**Problem description**
Tally the lines below that hold the string "read", and report the tally by itself.
[Exercise inputs]
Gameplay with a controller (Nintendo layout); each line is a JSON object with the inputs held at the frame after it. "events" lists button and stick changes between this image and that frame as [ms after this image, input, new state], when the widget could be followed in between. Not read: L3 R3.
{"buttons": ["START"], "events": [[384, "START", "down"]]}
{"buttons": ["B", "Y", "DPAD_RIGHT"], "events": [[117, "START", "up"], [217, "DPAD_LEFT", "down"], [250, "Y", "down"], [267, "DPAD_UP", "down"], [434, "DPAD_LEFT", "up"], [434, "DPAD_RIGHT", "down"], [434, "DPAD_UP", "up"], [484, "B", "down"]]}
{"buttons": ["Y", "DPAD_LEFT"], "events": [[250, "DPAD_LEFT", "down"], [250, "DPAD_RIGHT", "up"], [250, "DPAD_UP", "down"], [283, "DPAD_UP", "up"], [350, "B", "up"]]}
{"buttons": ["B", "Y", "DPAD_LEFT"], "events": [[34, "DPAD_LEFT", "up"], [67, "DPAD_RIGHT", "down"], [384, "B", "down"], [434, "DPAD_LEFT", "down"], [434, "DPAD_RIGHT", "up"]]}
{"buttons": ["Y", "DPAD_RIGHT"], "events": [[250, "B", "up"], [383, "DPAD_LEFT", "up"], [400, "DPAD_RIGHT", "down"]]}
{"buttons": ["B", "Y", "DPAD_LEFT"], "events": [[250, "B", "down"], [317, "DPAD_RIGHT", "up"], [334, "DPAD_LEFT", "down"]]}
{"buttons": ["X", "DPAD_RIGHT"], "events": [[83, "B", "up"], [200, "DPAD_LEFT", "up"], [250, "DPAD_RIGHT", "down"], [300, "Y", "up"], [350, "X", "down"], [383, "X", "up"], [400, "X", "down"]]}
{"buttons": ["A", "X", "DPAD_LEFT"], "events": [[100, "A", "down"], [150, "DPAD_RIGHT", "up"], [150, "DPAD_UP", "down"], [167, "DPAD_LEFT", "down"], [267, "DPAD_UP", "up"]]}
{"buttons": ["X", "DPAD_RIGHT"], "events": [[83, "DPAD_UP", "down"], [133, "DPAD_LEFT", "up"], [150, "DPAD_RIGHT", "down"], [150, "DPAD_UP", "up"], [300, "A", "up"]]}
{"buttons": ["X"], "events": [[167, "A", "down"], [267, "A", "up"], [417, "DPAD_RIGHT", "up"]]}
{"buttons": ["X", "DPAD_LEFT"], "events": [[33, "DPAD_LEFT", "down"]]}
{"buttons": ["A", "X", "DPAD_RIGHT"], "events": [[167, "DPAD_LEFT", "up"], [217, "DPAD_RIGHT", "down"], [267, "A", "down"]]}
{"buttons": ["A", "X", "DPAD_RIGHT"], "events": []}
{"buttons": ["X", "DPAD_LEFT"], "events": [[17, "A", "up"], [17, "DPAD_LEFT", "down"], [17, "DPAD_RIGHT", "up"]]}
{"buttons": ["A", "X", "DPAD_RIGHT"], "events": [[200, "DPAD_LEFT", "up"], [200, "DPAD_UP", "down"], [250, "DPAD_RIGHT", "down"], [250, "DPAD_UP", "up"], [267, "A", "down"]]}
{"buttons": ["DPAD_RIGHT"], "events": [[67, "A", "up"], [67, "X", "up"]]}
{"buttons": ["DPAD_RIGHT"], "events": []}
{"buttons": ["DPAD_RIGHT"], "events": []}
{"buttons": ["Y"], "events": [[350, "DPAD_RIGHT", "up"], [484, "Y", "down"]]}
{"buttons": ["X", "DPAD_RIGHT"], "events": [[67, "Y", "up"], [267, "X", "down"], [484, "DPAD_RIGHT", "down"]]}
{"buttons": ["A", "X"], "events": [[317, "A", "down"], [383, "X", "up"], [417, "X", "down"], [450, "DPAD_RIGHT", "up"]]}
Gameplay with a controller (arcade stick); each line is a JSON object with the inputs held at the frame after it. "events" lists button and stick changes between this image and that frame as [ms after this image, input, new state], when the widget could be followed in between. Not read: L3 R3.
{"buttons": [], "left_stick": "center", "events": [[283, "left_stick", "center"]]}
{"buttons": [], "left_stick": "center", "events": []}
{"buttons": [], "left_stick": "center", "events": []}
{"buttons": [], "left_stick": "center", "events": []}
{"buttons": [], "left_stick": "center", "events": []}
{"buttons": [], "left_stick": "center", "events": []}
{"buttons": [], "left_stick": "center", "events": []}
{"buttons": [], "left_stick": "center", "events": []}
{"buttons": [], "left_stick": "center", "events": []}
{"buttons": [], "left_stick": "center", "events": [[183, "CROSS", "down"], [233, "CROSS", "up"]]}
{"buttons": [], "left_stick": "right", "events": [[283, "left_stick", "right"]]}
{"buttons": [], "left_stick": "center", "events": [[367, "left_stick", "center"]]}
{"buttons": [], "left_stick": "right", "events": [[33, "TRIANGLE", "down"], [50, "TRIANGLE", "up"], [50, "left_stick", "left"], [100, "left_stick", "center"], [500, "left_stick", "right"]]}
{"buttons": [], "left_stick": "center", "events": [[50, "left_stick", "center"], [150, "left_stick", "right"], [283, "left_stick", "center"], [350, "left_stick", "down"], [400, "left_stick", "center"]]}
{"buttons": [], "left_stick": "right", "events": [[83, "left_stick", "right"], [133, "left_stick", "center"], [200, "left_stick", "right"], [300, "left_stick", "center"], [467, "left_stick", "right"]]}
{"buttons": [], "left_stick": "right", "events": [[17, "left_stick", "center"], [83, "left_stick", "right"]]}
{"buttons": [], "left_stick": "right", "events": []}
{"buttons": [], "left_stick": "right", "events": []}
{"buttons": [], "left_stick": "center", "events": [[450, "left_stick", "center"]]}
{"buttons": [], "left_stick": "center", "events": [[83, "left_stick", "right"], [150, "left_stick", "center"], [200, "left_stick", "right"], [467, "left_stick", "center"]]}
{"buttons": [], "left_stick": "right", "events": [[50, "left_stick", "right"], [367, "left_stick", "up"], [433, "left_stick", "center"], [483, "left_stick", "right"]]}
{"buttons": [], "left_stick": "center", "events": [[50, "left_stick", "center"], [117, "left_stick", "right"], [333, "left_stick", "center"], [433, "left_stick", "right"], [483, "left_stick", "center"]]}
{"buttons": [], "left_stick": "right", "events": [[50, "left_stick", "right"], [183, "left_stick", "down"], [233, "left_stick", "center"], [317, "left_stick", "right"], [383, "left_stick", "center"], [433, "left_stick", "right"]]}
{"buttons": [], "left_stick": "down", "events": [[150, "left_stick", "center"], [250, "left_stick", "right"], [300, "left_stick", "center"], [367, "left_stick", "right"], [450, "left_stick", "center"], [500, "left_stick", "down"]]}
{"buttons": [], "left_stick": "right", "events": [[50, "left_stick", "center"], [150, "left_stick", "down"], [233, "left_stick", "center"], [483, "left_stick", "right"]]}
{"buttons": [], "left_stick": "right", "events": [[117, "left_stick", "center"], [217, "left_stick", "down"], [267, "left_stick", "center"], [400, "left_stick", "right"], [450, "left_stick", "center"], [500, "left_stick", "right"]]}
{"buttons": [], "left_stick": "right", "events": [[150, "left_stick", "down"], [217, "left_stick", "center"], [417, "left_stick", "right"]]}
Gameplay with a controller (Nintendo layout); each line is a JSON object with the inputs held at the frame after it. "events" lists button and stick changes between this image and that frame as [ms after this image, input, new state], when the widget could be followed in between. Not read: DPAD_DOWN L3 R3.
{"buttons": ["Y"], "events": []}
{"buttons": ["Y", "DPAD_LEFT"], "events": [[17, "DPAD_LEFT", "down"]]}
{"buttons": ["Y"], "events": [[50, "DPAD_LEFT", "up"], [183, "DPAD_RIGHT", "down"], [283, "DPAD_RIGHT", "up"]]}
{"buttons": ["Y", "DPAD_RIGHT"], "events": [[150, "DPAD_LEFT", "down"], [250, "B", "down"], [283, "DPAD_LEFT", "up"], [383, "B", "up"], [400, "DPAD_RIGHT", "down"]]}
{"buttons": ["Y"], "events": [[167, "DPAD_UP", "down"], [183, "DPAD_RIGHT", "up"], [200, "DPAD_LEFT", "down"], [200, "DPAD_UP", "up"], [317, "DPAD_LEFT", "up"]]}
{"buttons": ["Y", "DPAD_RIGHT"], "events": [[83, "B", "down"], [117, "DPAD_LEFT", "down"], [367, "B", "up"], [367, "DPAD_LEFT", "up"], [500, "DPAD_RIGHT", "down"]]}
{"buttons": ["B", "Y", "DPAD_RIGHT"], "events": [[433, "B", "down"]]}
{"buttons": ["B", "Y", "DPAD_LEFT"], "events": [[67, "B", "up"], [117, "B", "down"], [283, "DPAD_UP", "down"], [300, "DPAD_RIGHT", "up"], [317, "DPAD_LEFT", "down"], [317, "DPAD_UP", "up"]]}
[/Exercise inputs]
**Result for this exercise**
3